Document extract: Begin

Cybersecurity leadership · security analytics · open source
Caleb Kinney
I turn security data into clear priorities, defensible decisions, and measurable risk reduction.
I lead programs across application security, vulnerability management, cloud security, incident response, and security operations. I combine hacker instincts with data science methods, analytics, and reporting systems so teams can understand exposure, act with context, and measure whether security work is actually reducing risk.
Practice
Security work should make risk easier to understand and act on.
-
Security leadership
Programs across application security, vulnerability management, cloud security, incident response, and security operations, grounded in clear ownership, practical tradeoffs, and business context.
-
Security analytics
Metrics, data pipelines, analysis, and visualization that reveal exposure, improve prioritization, and show whether security work is actually reducing risk.
-
Open source and community
Practical tools, conference infrastructure, and security guidance built to be useful, maintainable, and sustainable for the communities that depend on them.
Work and service
Current work, projects, and community.
-
Manager, Security Operations at Posit
Managing security operations work across incident response, operational security, compliance, risk-based remediation, and the metrics and reporting that support clearer decisions.

Document extract: End
Data extract: Begin

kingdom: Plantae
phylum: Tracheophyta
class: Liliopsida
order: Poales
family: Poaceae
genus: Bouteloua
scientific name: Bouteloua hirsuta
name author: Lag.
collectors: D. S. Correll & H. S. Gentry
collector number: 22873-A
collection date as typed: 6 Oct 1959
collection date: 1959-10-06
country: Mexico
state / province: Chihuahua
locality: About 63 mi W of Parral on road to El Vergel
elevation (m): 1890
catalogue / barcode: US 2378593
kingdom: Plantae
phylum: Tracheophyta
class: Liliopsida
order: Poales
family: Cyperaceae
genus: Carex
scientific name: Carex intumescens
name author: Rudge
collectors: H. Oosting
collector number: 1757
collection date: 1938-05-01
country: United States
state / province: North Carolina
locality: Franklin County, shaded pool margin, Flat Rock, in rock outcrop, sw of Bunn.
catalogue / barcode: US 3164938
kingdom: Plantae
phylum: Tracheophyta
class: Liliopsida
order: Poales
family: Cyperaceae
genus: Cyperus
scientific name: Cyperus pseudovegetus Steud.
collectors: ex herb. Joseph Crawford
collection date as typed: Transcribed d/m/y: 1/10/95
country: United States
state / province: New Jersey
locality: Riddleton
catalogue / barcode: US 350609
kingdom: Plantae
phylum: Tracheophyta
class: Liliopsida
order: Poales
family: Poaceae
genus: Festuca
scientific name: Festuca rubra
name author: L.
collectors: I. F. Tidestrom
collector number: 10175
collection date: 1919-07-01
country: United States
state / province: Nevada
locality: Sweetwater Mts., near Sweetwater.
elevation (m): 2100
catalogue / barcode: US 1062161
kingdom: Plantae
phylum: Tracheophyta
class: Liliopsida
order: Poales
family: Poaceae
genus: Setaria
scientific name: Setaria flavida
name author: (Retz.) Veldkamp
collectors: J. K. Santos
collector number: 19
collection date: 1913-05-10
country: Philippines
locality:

Data extract: End

Work task 1:
Answer these questions from the Caleb Kinney profile:
(a) What does Caleb Kinney combine with data science methods, analytics, and reporting systems?
(b) What three qualities are the tools, conference infrastructure, and security guidance built to have?
(c) What is his job title at Posit?
Work task 2: Write the next part of the Caleb Kinney profile, picking up after its last line.
You won't need the data records at all.

Final answer 1:
(a) Hacker instincts.
(b) Useful, maintainable, and sustainable.
(c) Manager, Security Operations.

Final answer 2:
-
HackerTracker
Technical lead for HackerTracker web initiatives, responsible for the public web experience and supporting data pipelines that deliver structured conference schedules for DEF CON and other security events.
-
TypeError
Open-source security engineering focused on vulnerability analytics, application security tooling, risk prioritization, and operational metrics.
-
Community service
DEF CON Goon and member of the NumFOCUS Security Committee, contributing operational and technical support to communities built around open infrastructure and open-source software.
Background
Old-school hacker roots.
My path started with a hand-me-down Apple IIe, late-night IRC, and the early web. I was hand-coding sites before security became a career, then moved through bug bounties, application security, vulnerability management, and security leadership. That history still shapes how I work: stay curious, test assumptions, build practical tools, and prefer evidence over theater.